Another good practice when working with HTTP REST API, when using IHttpClientFactory is not an option, is to have a few long-lived HttpClient instances, one per host, that are reused throughout the life of the application.
Lastly, it’s always good to maintain low coupling between classes where it’s possible by leveraging factory pattern for removing instantiation of actual implementation classes from code.
So, the changes are required to onboard points mentioned above to address the following problems:
- *TextCompletion, *TextEmbeddings backend classes have many responsibilities – caching, url building/validation, serialization/deserialization, business logic.
- Creation of big number of HttpClient instances instead of reusing of a few ones.
- Kernel and some other code are tightly coupled to *TextCompletion, *TextEmbeddings backend classes.
The problems can manifest themselves in the following scenarios:
- Feature development and bug fixing: read, maintain, reuse and test classes having many responsibilities is usually much harder than the ones having clear separation of concerns.
- Importing thousands of semantic functions: each semantic function requires an instance of a backend service class. Each backend service class creates an instance of HttpClient. So, potential big bang of HttpClient instances is possible in case of importing many semantic functions.
Description
This PR introduces the following changes:
-
The AzureOpenAIServiceClient and OpenAIServiceClient classes are added to encapsulate HTTP specific logic of accessing Azure OpenAI and OpenAI HTTP REST APIs.
-
The backend service classes *TextCompletion, *TextEmbeddings are modified to use the service client classes.
-
The BackendServiceFactory class is added to encapsulate instantiation of actual implementation of the backend service classes based on provided configuration.
-
The Kernel and MemoryConfiguration classes are modified to use the factory.
-
A new HttpClientFactory class is added to encapsulate HttpClient creation and disposal. Its instance lives inside the Kernal class and the Kernal is responsible for disposing all the HttpClient created through the factory. Having Kernal responsible for creation and disposal of the client instances simplifies the other code that don’t have to deal with their disposal since it did not create the clients.
-
The factory also caches one instance of the HttpClient class per HTTP REST API host. That allows to have only a few of them and reuse them for all requests for those hosts.
Contribution Checklist
- [x] The code builds clean without any errors or warnings
- [x] The PR follows SK Contribution Guidelines (https://github.com/microsoft/semantic-kernel/blob/main/CONTRIBUTING.md)

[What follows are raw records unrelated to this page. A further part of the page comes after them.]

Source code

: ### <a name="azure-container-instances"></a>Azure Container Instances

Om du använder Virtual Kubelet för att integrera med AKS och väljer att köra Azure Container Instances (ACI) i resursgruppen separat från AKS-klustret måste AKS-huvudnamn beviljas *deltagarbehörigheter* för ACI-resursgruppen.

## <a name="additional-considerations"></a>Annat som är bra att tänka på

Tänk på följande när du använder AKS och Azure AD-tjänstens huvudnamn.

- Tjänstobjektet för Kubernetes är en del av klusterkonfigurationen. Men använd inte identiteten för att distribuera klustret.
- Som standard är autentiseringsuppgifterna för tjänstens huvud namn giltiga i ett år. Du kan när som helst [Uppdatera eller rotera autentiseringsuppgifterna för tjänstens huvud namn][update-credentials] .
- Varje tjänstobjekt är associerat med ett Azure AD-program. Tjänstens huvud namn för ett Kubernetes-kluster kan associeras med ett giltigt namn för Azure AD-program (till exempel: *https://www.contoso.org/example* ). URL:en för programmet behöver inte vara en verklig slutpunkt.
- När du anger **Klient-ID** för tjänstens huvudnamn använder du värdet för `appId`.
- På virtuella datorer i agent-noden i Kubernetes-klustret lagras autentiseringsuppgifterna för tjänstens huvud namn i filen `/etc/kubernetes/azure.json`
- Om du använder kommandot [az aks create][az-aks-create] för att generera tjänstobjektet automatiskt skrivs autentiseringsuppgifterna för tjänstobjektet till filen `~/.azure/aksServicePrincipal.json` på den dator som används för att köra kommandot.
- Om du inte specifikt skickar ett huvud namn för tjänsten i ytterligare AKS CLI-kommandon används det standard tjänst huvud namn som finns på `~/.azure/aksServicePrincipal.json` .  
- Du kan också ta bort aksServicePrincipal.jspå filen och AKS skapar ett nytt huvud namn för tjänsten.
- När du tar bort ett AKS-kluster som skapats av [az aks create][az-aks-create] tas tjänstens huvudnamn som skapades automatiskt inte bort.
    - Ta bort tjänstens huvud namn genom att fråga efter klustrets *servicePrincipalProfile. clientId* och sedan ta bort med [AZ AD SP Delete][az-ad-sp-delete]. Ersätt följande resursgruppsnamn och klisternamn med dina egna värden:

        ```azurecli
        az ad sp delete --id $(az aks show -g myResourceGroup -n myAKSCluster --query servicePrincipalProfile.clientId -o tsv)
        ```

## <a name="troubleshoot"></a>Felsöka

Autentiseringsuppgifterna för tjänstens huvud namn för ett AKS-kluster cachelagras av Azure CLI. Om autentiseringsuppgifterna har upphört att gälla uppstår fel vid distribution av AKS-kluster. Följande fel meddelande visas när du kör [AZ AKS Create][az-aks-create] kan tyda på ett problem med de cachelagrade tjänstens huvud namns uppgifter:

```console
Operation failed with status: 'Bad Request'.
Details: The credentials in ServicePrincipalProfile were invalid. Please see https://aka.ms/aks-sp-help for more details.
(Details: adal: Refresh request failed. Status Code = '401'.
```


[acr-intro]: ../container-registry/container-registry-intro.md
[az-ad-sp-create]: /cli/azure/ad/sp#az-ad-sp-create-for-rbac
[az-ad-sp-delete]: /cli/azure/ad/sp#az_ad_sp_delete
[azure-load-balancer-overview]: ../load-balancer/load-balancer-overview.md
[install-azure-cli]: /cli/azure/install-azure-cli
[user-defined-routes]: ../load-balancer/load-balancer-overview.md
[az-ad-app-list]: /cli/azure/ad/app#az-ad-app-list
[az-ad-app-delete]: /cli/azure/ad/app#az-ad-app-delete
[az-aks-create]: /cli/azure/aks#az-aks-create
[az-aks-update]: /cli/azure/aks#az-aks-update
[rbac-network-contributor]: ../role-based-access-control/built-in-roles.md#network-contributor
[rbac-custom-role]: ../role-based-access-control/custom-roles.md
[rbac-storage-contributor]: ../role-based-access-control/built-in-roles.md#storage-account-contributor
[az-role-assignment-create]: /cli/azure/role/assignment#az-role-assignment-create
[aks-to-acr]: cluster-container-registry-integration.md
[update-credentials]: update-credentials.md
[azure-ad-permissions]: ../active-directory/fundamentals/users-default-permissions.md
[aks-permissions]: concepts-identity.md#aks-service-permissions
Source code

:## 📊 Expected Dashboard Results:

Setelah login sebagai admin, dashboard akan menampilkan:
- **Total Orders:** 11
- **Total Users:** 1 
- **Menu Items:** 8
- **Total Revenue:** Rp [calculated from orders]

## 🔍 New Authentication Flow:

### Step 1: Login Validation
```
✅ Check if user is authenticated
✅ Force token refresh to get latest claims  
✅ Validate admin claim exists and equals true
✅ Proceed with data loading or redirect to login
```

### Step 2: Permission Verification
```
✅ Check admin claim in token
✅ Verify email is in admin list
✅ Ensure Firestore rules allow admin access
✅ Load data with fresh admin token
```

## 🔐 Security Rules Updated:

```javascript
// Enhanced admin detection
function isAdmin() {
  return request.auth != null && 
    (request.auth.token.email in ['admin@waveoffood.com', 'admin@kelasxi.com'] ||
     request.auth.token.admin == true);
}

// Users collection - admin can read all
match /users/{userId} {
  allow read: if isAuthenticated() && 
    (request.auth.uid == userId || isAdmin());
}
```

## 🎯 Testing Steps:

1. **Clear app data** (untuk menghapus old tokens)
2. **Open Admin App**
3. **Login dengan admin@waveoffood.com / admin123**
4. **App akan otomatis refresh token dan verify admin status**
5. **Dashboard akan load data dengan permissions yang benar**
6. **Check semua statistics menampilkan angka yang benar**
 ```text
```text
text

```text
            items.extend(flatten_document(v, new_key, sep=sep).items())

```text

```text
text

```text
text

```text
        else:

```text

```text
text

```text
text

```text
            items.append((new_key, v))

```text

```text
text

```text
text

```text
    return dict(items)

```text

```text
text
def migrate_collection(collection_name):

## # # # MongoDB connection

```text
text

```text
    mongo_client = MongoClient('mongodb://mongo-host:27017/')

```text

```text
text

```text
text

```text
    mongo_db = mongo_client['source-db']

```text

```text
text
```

- [x] The code follows the .NET coding conventions (https://learn.microsoft.com/dotnet/csharp/fundamentals/coding-style/coding-conventions) verified with
dotnet format - [x] All unit tests pass, and I have added new tests where possible
- [x] I didn't break anyone :smile:
This change appears to add approximately 1K LOC without introducing new functionality. Is this the right approach?
In addition, a couple of notes:
- The change adds custom pooling for HttpClients which contradicts guidelines and may introduce issues due to captured underlying handlers with stale DNS entries and "dead" connections: https://learn.microsoft.com/en-us/dotnet/fundamentals/networking/http/httpclient-guidelines#recommended-use
- Service factories can be replaced with standard
Microsoft.Extensions.DependencyInjectionpackage in order to not have to maintain extra code
This change appears to add approximately 1K LOC without introducing new functionality. Is this the right approach?
The larges part of the change is code refactoring - changing code internally without changing its external behavior. Refactoring usually is done in order to improve non-functional aspects like - structure, readability, maintainability, etc. So, if the goal is to make the mentioned improvements through the refactoring, then the answer to the question is - yes, it's right approach. In addition, a couple of notes:
The change adds custom pooling for HttpClients which contradicts guidelines and may introduce issues due to captured underlying handlers with stale DNS entries and "dead" connections: https://learn.microsoft.com/en-us/dotnet/fundamentals/networking/http/httpclient-guidelines#recommended-use
Yes, it's an issue we are aware of. This change doesn't introduce it, it exists in original code and will be addressed. The plan is to do it iteratively and not to increase the size this, already big, PR.
Service factories can be replaced with standard Microsoft.Extensions.DependencyInjection package in order to not have to maintain extra code
If I understood the idea right, it presumes using IOC as a service locator that will allow classes, the service locator injected to, to resolve required instance dynamically instead of depending on a factory? If that's the case, then it might be done later if team decides that an additional dependency on service locator is better than maintaining the extra code.